Input material Start Marker
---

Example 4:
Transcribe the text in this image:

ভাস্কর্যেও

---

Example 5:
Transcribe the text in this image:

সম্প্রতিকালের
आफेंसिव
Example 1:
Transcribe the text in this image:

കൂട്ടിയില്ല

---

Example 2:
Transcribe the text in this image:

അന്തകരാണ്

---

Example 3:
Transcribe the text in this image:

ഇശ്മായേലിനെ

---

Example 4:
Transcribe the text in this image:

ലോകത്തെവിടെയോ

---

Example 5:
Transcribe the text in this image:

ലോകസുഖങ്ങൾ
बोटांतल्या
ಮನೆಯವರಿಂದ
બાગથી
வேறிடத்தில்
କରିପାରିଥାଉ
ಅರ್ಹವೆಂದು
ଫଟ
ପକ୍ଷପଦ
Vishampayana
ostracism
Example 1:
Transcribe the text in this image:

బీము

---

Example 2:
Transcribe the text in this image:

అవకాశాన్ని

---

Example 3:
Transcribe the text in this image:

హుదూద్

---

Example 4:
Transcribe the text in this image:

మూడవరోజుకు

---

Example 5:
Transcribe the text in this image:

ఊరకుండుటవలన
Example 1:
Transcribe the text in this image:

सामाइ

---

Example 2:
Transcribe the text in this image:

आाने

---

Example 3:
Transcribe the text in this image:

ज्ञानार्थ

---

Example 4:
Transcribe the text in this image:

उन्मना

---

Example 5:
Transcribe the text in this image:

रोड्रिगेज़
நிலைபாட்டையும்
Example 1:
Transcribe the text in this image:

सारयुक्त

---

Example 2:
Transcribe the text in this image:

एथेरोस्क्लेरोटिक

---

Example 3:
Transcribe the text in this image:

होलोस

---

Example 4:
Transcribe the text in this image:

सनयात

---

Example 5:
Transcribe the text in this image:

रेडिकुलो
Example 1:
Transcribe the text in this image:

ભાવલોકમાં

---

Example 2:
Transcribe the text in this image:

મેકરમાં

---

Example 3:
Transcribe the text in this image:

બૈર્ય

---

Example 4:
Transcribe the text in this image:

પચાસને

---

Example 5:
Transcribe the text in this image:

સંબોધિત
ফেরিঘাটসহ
Input material End Marker
Copy all the records exactly so that no character differs from the source.

---

Example 4:
Transcribe the text in this image:

ভাস্কর্যেও

---

Example 5:
Transcribe the text in this image:

সম্প্রতিকালের
आफेंसिव
Example 1:
Transcribe the text in this image:

കൂട്ടിയില്ല

---

Example 2:
Transcribe the text in this image:

അന്തകരാണ്

---

Example 3:
Transcribe the text in this image:

ഇശ്മായേലിനെ

---

Example 4:
Transcribe the text in this image:

ലോകത്തെവിടെയോ

---

Example 5:
Transcribe the text in this image:

ലോകസുഖങ്ങൾ
बोटांतल्या
ಮನೆಯವರಿಂದ
બાગથી
வேறிடத்தில்
କରିପାରିଥାଉ
ಅರ್ಹವೆಂದು
ଫଟ
ପକ୍ଷପଦ
Vishampayana
ostracism
Example 1:
Transcribe the text in this image:

బీము

---

Example 2:
Transcribe the text in this image:

అవకాశాన్ని

---

Example 3:
Transcribe the text in this image:

హుదూద్

---

Example 4:
Transcribe the text in this image:

మూడవరోజుకు

---

Example 5:
Transcribe the text in this image:

ఊరకుండుటవలన
Example 1:
Transcribe the text in this image:

सामाइ

---

Example 2:
Transcribe the text in this image:

आाने

---

Example 3:
Transcribe the text in this image:

ज्ञानार्थ

---

Example 4:
Transcribe the text in this image:

उन्मना

---

Example 5:
Transcribe the text in this image:

रोड्रिगेज़
நிலைபாட்டையும்
Example 1:
Transcribe the text in this image:

सारयुक्त

---

Example 2:
Transcribe the text in this image:

एथेरोस्क्लेरोटिक

---

Example 3:
Transcribe the text in this image:

होलोस

---

Example 4:
Transcribe the text in this image:

सनयात

---

Example 5:
Transcribe the text in this image:

रेडिकुलो
Example 1:
Transcribe the text in this image:

ભાવલોકમાં

---

Example 2:
Transcribe the text in this image:

મેકરમાં

---

Example 3:
Transcribe the text in this image:

બૈર્ય

---

Example 4:
Transcribe the text in this image:

પચાસને

---

Example 5:
Transcribe the text in this image:

સંબોધિત
ফেরিঘাটসহ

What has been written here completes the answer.